Забыв, куда направлялся, Матвей повернул назад, слепо ведомый медленным танцем, и склонил перед Ниной, которой он все так же был безразличен, голову:
– Разрешите?
Она взглянула на него с досадой: «Вечно он мешает!», потом посмотрела на Стаса. Тот лишь дернул плечом, а Маша бесстрастно заметила:
– Удачная мысль. Потанцуйте.
«Ей лишь бы остаться с ним наедине, ради этого она и мной готова пожертвовать», – Матвей поймал себя на том, что это первая мысль о Маше за последние полчаса. Но и она тут же провалилась в небытие…

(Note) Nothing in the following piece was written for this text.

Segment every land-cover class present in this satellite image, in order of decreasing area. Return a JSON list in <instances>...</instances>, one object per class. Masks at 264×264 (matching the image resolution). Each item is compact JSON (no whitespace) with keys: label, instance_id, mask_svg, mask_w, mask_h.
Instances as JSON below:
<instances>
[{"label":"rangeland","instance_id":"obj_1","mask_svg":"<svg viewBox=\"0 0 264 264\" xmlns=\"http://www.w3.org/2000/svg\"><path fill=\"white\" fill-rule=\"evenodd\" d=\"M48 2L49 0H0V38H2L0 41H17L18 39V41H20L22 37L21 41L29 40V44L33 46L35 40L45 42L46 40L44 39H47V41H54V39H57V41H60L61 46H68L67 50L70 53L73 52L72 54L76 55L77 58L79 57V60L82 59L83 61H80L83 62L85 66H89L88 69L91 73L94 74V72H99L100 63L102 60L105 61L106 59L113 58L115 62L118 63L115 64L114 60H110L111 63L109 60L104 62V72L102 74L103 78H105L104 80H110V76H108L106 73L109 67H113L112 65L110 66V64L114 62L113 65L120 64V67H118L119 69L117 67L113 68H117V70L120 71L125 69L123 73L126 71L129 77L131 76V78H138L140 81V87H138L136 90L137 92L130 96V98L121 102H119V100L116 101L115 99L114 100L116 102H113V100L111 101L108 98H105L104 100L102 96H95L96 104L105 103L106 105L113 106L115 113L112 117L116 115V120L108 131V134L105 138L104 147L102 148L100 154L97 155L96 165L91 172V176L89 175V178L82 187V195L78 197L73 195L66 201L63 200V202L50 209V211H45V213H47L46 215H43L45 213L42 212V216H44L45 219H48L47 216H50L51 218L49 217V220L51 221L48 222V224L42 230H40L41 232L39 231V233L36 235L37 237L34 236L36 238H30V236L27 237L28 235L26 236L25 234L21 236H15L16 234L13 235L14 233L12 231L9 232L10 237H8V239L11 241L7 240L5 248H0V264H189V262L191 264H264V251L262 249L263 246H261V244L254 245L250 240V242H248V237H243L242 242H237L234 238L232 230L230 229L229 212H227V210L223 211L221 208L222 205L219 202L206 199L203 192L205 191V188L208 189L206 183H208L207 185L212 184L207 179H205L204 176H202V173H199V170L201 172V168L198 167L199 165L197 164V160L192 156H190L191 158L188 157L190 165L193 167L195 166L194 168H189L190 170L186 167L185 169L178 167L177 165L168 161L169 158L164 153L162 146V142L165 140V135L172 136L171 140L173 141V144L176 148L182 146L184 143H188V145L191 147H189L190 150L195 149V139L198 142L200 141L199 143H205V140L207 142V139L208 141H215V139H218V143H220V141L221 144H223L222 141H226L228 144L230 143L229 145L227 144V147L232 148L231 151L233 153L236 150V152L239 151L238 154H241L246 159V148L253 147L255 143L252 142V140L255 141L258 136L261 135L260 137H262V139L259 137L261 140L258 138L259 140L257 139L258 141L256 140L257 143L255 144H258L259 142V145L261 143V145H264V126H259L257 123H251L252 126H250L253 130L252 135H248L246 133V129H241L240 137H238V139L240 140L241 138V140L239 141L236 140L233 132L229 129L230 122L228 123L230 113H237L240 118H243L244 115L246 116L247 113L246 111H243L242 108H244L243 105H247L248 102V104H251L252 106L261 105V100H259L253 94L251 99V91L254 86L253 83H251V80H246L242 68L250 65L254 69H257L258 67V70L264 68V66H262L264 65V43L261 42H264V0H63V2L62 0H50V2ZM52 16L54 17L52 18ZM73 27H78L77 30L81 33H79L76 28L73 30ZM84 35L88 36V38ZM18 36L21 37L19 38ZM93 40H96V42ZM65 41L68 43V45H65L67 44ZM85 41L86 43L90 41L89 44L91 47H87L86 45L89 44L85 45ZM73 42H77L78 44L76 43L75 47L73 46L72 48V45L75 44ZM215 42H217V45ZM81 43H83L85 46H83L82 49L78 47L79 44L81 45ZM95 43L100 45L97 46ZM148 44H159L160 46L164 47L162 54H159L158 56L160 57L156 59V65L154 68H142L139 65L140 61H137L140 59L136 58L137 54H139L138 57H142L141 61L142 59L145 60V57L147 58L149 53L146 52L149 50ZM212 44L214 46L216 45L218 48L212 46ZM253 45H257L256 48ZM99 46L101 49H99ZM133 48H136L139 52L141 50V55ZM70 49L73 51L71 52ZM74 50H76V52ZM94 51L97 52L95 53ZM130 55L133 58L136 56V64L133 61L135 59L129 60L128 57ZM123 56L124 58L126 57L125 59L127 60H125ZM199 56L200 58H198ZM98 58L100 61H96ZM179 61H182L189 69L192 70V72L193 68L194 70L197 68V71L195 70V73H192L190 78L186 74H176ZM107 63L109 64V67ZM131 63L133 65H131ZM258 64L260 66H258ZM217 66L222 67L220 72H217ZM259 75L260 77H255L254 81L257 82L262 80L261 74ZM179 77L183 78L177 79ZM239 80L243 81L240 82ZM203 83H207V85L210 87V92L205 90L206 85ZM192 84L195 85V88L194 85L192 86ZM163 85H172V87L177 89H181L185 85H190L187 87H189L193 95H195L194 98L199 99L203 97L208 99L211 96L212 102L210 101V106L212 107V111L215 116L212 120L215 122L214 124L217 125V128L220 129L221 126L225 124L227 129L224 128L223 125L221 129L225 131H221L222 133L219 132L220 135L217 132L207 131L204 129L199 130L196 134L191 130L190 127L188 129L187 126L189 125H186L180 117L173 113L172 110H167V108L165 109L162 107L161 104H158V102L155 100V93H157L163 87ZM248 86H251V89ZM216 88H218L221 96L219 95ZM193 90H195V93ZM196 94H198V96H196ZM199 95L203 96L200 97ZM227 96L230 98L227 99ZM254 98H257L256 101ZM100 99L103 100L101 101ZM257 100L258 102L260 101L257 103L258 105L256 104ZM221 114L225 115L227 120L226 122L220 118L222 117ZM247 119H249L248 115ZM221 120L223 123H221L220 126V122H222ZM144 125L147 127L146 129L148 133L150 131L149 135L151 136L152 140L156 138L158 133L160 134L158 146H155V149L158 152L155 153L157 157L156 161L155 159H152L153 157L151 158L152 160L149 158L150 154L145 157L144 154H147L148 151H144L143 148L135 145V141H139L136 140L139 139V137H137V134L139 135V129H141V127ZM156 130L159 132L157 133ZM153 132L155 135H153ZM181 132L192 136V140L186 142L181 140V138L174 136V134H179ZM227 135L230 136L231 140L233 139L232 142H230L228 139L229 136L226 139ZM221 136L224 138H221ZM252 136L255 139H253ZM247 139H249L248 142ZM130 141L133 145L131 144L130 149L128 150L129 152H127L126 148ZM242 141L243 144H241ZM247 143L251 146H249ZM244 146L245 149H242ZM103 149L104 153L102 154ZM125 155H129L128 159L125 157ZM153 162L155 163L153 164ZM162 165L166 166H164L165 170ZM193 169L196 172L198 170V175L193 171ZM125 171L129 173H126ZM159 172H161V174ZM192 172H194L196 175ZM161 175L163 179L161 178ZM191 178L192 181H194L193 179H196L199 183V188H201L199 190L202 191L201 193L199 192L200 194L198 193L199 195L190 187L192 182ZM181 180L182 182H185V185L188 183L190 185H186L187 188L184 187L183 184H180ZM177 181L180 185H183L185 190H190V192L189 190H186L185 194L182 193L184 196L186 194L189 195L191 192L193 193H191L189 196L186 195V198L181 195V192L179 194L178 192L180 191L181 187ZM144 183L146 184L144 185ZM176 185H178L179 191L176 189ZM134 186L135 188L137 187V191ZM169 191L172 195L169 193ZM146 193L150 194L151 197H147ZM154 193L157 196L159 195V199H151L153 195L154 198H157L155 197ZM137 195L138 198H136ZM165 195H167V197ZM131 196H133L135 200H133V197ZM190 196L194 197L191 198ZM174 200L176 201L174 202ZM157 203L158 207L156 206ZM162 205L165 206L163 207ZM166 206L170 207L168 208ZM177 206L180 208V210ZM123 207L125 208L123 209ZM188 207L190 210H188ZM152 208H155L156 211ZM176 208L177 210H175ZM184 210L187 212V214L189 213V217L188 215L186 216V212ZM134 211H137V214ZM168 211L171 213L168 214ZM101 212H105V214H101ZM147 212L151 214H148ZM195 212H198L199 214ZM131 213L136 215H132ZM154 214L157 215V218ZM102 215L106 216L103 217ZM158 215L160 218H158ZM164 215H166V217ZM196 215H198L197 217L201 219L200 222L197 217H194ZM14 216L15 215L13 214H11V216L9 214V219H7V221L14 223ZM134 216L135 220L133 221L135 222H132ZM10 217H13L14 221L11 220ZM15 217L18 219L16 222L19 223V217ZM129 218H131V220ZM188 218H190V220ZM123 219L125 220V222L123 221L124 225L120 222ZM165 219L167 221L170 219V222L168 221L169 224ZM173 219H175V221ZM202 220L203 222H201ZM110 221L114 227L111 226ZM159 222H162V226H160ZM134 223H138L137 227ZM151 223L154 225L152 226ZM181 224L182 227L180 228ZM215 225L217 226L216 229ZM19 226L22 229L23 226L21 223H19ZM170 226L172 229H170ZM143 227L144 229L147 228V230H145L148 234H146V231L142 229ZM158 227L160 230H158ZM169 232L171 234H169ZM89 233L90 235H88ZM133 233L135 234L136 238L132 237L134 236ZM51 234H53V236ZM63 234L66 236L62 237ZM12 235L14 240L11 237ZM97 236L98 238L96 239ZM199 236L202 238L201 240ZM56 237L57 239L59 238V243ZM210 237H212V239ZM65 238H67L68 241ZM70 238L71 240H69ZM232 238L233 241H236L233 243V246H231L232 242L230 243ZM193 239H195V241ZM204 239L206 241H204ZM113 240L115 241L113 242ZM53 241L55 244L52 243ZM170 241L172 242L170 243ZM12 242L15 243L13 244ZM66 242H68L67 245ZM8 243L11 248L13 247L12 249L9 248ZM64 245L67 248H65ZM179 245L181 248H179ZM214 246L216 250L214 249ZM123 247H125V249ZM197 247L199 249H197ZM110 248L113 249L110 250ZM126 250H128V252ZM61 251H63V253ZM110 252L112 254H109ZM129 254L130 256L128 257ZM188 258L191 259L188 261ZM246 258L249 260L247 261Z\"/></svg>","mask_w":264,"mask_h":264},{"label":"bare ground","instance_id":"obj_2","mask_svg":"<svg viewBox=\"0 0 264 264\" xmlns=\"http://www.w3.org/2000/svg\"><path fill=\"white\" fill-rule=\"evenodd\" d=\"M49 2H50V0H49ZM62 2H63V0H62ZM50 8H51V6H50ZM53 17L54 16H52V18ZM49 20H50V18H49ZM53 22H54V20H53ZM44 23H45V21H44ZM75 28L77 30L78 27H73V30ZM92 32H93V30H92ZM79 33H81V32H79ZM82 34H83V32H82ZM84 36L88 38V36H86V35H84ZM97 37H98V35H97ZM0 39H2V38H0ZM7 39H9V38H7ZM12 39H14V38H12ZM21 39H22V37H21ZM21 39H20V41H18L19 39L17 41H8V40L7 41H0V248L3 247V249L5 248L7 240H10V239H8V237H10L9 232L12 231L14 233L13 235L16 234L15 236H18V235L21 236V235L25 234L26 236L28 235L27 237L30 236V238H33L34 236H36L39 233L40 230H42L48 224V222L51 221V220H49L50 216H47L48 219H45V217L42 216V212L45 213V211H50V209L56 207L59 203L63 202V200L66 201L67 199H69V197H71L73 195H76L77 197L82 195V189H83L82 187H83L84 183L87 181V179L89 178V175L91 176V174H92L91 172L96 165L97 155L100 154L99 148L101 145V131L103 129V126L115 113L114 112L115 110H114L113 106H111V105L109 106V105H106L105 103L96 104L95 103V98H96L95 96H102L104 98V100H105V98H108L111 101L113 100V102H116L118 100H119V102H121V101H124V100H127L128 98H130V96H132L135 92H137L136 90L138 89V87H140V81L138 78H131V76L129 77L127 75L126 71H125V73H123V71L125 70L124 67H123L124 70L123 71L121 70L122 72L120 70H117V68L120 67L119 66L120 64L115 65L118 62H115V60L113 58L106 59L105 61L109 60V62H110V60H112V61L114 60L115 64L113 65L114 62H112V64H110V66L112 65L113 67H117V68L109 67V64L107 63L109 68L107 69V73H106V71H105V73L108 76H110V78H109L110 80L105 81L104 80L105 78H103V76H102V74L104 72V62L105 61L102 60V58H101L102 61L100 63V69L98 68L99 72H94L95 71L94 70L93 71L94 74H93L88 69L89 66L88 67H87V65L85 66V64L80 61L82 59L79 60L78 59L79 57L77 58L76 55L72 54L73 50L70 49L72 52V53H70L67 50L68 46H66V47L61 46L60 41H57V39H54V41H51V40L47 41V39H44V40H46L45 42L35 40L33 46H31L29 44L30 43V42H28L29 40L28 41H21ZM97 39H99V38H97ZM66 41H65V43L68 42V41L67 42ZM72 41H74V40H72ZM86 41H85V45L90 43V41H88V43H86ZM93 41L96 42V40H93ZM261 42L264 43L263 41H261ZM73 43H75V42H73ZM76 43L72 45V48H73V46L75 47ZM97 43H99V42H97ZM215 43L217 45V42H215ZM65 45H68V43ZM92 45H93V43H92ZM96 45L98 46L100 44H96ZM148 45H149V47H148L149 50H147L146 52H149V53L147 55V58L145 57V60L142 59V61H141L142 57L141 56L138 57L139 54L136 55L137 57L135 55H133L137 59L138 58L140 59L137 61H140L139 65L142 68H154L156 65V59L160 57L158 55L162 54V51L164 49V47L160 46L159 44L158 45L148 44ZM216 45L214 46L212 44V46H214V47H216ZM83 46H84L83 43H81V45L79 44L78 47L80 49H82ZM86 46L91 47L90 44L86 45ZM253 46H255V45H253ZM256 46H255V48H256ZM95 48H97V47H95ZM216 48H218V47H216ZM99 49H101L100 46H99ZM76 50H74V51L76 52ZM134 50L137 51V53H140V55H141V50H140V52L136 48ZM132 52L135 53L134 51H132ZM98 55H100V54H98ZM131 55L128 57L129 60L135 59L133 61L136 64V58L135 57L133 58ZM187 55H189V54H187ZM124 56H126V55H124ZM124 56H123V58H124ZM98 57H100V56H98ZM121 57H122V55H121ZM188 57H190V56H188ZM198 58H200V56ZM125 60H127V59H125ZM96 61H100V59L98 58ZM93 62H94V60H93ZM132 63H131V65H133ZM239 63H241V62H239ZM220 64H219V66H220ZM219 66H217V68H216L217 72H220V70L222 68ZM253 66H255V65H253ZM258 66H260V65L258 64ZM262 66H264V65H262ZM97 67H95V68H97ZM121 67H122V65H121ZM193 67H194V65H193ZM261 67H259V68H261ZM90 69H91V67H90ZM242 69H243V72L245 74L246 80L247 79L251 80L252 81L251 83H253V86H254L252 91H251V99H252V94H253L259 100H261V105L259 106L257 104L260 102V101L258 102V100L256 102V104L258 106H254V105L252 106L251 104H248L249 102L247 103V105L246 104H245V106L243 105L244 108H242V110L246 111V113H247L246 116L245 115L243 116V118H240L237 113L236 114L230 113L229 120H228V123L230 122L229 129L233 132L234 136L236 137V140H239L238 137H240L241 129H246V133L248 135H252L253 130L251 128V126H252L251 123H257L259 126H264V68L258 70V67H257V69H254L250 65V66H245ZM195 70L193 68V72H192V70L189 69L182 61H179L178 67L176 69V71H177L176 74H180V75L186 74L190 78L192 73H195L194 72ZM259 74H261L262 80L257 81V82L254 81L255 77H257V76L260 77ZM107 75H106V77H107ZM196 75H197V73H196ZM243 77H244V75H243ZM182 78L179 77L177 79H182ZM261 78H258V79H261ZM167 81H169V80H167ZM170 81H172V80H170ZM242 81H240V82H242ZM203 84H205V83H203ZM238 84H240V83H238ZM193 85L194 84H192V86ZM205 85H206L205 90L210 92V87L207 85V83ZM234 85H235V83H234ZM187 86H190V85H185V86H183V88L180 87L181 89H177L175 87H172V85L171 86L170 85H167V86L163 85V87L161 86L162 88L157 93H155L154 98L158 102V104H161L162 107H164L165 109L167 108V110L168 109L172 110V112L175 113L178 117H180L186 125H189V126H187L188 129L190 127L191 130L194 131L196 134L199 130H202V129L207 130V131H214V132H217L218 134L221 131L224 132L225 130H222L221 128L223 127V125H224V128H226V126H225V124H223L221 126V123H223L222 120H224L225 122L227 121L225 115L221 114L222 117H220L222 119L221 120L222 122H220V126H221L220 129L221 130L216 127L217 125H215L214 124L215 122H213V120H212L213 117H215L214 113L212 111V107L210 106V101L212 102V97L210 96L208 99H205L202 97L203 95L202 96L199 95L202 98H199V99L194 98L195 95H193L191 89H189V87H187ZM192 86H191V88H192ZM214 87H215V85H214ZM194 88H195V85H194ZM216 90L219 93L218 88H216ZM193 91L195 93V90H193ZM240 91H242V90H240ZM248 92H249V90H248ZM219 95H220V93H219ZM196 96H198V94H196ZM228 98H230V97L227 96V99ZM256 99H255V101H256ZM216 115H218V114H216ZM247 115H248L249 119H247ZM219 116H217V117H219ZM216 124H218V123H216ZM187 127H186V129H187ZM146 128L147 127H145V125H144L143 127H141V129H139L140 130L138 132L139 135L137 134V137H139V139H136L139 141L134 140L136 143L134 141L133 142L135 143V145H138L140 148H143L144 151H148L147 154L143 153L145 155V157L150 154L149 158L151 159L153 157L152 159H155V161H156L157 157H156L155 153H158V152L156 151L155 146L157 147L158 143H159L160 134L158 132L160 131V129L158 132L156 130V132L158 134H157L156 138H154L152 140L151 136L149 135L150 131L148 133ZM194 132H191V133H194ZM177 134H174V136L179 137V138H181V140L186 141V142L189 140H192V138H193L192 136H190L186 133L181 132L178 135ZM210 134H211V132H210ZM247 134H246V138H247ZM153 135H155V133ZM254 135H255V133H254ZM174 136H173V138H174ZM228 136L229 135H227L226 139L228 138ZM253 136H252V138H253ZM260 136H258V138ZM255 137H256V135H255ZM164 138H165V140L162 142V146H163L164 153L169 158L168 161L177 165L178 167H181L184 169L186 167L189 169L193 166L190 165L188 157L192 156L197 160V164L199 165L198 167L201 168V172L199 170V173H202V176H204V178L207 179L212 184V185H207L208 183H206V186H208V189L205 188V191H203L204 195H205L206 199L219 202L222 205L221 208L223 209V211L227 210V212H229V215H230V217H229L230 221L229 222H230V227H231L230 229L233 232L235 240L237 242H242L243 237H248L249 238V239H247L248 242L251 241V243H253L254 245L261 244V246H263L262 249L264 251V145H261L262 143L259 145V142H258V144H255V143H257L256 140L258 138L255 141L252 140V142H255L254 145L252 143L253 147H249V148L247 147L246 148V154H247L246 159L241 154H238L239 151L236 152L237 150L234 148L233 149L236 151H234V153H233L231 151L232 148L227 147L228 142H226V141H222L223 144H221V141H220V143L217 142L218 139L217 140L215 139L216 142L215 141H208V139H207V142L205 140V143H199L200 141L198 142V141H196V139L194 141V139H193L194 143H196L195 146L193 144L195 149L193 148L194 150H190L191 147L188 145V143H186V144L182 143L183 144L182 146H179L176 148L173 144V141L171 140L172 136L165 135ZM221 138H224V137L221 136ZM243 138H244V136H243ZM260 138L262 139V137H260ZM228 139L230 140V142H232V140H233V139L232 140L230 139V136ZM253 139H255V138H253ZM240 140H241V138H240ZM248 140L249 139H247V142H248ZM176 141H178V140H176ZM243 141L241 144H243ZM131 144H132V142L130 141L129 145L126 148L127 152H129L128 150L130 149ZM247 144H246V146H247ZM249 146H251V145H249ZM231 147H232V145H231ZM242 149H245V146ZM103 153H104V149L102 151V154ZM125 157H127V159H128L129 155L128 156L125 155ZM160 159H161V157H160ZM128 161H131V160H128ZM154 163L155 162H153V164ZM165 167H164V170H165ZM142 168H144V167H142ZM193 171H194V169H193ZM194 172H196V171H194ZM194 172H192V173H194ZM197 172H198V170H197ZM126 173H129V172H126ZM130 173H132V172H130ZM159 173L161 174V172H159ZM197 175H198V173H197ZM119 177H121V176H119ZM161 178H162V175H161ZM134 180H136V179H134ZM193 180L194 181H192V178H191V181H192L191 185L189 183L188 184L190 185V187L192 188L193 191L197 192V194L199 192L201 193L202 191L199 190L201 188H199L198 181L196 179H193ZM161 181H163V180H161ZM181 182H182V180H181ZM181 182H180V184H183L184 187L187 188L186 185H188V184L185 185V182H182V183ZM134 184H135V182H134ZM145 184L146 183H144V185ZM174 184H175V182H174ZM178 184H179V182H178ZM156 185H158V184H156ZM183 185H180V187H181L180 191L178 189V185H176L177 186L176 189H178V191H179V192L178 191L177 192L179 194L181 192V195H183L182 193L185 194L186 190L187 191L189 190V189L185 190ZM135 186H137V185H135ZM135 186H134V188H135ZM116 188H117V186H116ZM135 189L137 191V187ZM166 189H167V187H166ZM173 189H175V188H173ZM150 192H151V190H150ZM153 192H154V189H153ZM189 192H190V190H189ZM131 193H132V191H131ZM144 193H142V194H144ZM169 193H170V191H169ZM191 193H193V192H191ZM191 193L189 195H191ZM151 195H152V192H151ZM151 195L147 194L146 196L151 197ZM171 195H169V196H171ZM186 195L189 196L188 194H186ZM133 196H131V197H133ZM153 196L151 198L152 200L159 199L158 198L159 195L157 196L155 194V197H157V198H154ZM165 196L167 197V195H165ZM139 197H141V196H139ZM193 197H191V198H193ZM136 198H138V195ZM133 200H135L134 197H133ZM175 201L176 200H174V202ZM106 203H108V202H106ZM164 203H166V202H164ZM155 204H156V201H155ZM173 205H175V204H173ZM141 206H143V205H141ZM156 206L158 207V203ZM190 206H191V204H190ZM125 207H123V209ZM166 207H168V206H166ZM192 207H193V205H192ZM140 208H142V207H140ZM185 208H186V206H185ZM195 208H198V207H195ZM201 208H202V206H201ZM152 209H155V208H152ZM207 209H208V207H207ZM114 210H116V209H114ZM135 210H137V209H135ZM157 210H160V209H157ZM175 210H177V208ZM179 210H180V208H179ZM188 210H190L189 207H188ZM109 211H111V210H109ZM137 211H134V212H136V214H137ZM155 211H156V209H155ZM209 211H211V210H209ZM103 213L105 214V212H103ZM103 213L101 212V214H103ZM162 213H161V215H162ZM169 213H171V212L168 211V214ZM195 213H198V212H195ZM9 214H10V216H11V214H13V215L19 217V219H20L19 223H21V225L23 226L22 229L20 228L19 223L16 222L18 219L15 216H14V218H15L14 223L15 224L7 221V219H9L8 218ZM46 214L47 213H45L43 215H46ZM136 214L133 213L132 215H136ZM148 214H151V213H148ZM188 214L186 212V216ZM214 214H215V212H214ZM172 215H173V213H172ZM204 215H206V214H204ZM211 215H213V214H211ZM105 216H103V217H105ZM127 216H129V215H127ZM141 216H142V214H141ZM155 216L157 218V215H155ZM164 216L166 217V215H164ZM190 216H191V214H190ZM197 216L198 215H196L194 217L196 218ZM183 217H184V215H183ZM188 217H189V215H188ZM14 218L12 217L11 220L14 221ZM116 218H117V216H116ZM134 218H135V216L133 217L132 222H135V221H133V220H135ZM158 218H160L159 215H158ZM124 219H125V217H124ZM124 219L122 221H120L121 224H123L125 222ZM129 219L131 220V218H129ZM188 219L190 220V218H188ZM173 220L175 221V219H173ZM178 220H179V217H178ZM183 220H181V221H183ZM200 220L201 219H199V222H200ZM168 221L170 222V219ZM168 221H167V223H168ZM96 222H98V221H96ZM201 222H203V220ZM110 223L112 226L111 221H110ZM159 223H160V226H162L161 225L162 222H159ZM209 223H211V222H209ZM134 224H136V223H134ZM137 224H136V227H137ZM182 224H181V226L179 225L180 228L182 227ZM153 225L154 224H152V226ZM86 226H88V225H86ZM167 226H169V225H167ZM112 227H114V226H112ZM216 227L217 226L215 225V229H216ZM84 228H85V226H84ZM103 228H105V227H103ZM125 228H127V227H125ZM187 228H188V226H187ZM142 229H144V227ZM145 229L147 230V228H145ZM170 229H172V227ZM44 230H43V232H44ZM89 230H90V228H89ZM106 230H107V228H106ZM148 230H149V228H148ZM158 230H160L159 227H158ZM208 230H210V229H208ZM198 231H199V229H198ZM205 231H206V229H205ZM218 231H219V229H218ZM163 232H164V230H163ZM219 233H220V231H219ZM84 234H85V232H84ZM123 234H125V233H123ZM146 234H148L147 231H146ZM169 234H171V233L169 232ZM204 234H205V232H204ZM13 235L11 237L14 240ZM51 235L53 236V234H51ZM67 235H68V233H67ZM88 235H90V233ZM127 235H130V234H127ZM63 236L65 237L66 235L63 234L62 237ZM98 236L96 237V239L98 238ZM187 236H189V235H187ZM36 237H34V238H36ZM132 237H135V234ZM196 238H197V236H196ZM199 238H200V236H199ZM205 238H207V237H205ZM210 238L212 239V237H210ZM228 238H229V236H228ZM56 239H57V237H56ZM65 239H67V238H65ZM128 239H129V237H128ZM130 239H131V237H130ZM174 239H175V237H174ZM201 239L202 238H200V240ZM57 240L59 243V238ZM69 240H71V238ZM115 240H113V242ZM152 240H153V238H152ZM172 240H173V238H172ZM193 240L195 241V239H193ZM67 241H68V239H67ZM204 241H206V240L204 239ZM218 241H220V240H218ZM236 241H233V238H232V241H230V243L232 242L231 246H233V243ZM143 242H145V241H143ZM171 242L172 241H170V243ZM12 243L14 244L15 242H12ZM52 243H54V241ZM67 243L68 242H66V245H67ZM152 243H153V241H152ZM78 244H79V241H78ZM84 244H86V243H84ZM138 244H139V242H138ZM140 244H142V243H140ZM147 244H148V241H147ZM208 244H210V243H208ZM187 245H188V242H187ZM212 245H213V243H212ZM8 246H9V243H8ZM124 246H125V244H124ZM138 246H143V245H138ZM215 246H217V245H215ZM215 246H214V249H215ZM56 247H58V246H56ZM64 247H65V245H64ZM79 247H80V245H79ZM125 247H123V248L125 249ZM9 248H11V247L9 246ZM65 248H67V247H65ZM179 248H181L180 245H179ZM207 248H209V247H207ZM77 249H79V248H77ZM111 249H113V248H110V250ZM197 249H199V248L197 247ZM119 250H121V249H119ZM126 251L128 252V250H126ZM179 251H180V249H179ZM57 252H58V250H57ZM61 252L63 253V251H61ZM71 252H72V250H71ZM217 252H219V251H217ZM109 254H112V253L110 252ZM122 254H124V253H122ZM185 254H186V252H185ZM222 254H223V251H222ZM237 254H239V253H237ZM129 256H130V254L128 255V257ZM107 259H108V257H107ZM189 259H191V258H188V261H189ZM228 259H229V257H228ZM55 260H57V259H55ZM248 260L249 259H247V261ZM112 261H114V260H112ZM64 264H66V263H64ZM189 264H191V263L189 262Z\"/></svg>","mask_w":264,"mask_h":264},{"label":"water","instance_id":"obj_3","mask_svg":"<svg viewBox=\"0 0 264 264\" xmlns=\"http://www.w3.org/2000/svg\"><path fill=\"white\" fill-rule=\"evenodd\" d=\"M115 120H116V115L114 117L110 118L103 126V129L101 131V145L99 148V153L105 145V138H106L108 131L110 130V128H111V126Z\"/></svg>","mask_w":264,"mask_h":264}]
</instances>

Заметно подавив вздох, Нина подала ему руку. Тонкую, обветренную ручку с неумело накрашенными ногтями. Матвей подхватил ее, беспомощную, сжал и повел Нину к тому обетованному месту, где можно было обняться, никого этим не оскорбив. Он припал к ней так жадно, что девочка уперлась руками ему в грудь.
– Тише, тише, – зашептал он, дурея от запаха ее светло-рыжих волос, от теплой мягкости живота, к которому прижался. – Не отталкивай меня. Это же только танец. Это ничего не значит, все так танцуют. Позволь мне хотя бы это…
– Зачем вы это делаете? – жалобно спросила она, слегка ослабив усилие, с которым пыталась высвободиться.
Он почти судорожно схватился за едва наметившуюся слабость:
– Чтобы сделать тебя счастливой. Только для этого. И мне это под силу! Я подарю тебе мир, хочешь? Это не громкие слова. Он, – Матвей кивнул в сторону их столика, – ничего хорошего для тебя сделать не сможет. Багамы, Париж, Лондон, Лас-Вегас… – откуда-то опять непрошено возник образ копошащейся муравьиной кучи. – Что хочешь?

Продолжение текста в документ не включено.